According to Daniel Stach, employees are not required to leave the company’s mobile phone unlocked after work. “Employees have the right not to be around in their spare time.”

Can I use my work mobile phone privately?

As a rule, employees are not allowed to use their company’s mobile phone, which is the property of the employer, for private purposes. “There is an exception when the employer allows or tolerates private use,” Stach says.

In order to be tolerated in this sense, it is not enough for employees to also use the company’s machine privately for a long time, he explains. The employer must know that the employee uses the device privately.

“But private use is never tolerated except for a reasonable period of time,” explains Stach. What is “appropriate” depends on the specifics of each individual case.

What if the company’s cell phone is damaged or broken?

“Employees must immediately notify their employer of any damage or defects on the company’s mobile phone,” says Peter Meyer.

According to Stach, if there is no employment contract, collective bargaining agreement, or company on how to handle a broken company’s cell phones, employers must decide for themselves whether they want the defective device to be repaired, replaced, or to do without the mobile device in the future.

In the case of damage to the property of the employer due to operational activities, who bears the costs depends on the degree of fault of the employee in the individual case.

And what if the company’s mobile phone breaks down in your spare time?

“Employees may have to pay compensation to the employer,” says professional lawyer Meyer.
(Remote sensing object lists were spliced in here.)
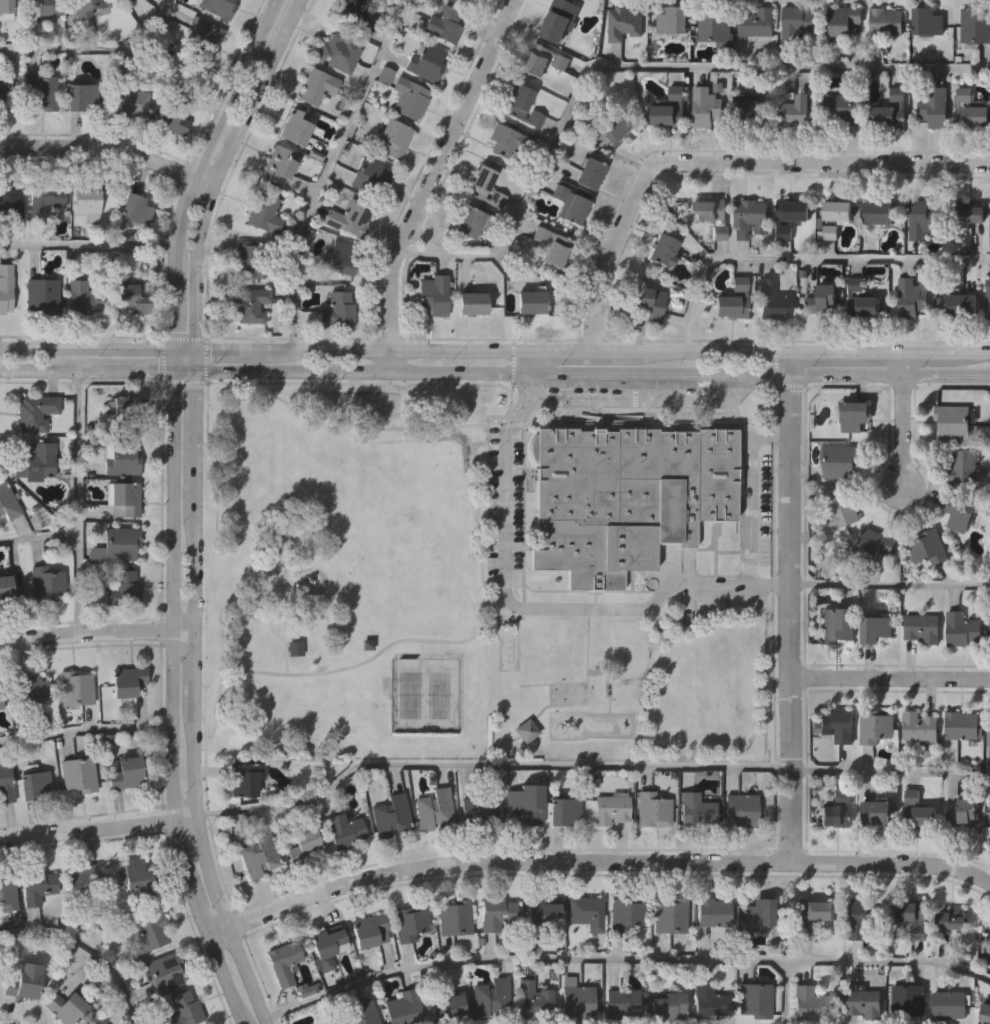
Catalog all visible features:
building: (464, 1)
building: (469, 1)
building: (83, 6)
building: (47, 7)
building: (219, 7)
building: (6, 8)
building: (353, 14)
building: (670, 20)
building: (842, 20)
building: (887, 20)
building: (927, 20)
building: (798, 21)
building: (446, 23)
building: (756, 23)
building: (623, 25)
building: (975, 25)
building: (555, 28)
building: (713, 28)
building: (204, 35)
road: (101, 50)
building: (337, 51)
building: (426, 60)
building: (544, 60)
road: (636, 68)
building: (314, 86)
building: (43, 90)
building: (79, 95)
building: (10, 97)
building: (409, 97)
building: (129, 98)
building: (523, 104)
building: (705, 106)
building: (844, 106)
building: (932, 106)
building: (795, 109)
building: (971, 109)
building: (749, 110)
building: (670, 111)
building: (892, 112)
building: (171, 115)
building: (296, 126)
building: (612, 128)
building: (394, 136)
building: (508, 140)
road: (108, 150)
building: (276, 164)
road: (327, 169)
road: (724, 170)
building: (590, 171)
building: (371, 175)
road: (194, 176)
road: (214, 176)
road: (430, 180)
building: (484, 185)
building: (45, 196)
building: (11, 198)
building: (86, 199)
building: (570, 202)
building: (135, 208)
building: (838, 208)
building: (971, 210)
building: (880, 211)
building: (261, 212)
building: (714, 215)
building: (348, 216)
building: (790, 216)
building: (749, 217)
building: (924, 218)
building: (471, 220)
building: (826, 229)
building: (552, 245)
road: (89, 246)
building: (663, 248)
building: (253, 257)
building: (340, 257)
road: (804, 260)
building: (5, 288)
building: (435, 294)
building: (43, 295)
building: (86, 297)
building: (910, 297)
building: (130, 298)
building: (821, 298)
building: (861, 298)
building: (988, 298)
building: (731, 300)
building: (532, 301)
building: (771, 302)
building: (471, 303)
building: (646, 303)
building: (249, 304)
building: (962, 304)
building: (337, 309)
road: (195, 349)
road: (461, 350)
road: (944, 350)
road: (843, 351)
road: (609, 352)
road: (738, 352)
road: (531, 361)
road: (898, 361)
road: (789, 362)
road: (194, 369)
road: (460, 371)
road: (610, 372)
road: (739, 372)
road: (843, 372)
road: (944, 373)
road: (634, 400)
building: (125, 408)
building: (36, 412)
building: (854, 415)
building: (954, 421)
road: (899, 429)
building: (124, 458)
building: (38, 459)
building: (841, 460)
building: (965, 465)
road: (504, 484)
building: (124, 496)
building: (626, 497)
building: (8, 501)
road: (79, 501)
building: (839, 509)
road: (749, 511)
building: (963, 514)
road: (39, 538)
building: (120, 544)
building: (873, 545)
building: (929, 547)
park: (342, 570)
building: (46, 582)
road: (889, 585)
building: (124, 586)
building: (11, 590)
road: (623, 607)
road: (789, 617)
building: (837, 624)
building: (875, 628)
building: (923, 629)
building: (961, 629)
road: (96, 632)
building: (296, 649)
road: (321, 673)
road: (889, 677)
building: (128, 681)
building: (33, 689)
building: (75, 689)
park: (410, 695)
park: (439, 695)
building: (1, 698)
road: (172, 702)
road: (192, 702)
building: (838, 725)
building: (920, 726)
building: (963, 726)
building: (876, 727)
building: (527, 729)
road: (85, 731)
building: (989, 743)
road: (486, 765)
building: (79, 771)
building: (128, 771)
road: (890, 772)
building: (245, 777)
building: (34, 781)
building: (6, 782)
building: (522, 805)
building: (434, 808)
building: (564, 808)
building: (611, 808)
building: (654, 808)
building: (695, 808)
building: (478, 809)
building: (743, 809)
building: (839, 809)
building: (877, 810)
building: (917, 811)
building: (964, 811)
building: (391, 814)
road: (97, 826)
building: (345, 829)
building: (305, 844)
building: (260, 853)
road: (594, 861)
building: (134, 872)
building: (80, 878)
building: (38, 885)
building: (8, 891)
building: (541, 909)
building: (758, 910)
building: (497, 911)
building: (588, 911)
building: (713, 911)
building: (626, 912)
building: (671, 914)
building: (807, 915)
building: (863, 917)
building: (912, 917)
building: (456, 918)
building: (951, 918)
building: (410, 920)
building: (150, 929)
building: (370, 929)
building: (989, 945)
building: (327, 946)
road: (88, 950)
building: (285, 960)
road: (623, 961)
building: (165, 972)
building: (25, 980)
road: (785, 992)
building: (491, 997)
building: (577, 998)
building: (755, 998)
building: (534, 1000)
building: (864, 1000)
building: (908, 1000)
building: (710, 1001)
building: (622, 1002)
building: (809, 1002)
building: (668, 1005)
building: (66, 1006)
building: (949, 1006)
building: (401, 1008)
building: (445, 1008)
building: (185, 1010)
building: (361, 1013)
building: (985, 1013)
building: (100, 1022)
This depends on whether they intentionally or negligently caused damage to the business owner’s property. “However, liability can be limited or excluded through joint negligence on the part of the employer, for example, if he fails to take safety precautions and controls,” explains Daniel Stach.

If the mobile phone broke during a private vacation, the question of liability also depends on whether the damage occurred in connection with a business or a private activity. “Only in the first case is liability mitigation applied in accordance with the principles of internal damage compensation,” says Stach.

Who pays if I withdraw my contract?

“If the company’s cell phone is used for purely commercial purposes, the business owner must also pay the additional costs,” says Peter Mayer. Difficulties can arise if employees do not use the company’s cell phone only for professional purposes, but employers do not want to incur the costs of private calls and surfing the Internet.

“Here to conclude an agreement with the company’s interest groups in order to avoid billing problems,” Daniel Stach advises.

What are the consequences of breaking the rules?

“Employers can warn employees,” says attorney Meyer. This could be the case if employees ignore the explicit prohibition of privately using the company’s cell phone.

Union Secretary Stach warns: “In the worst case, a breach of duty can lead to dismissal.”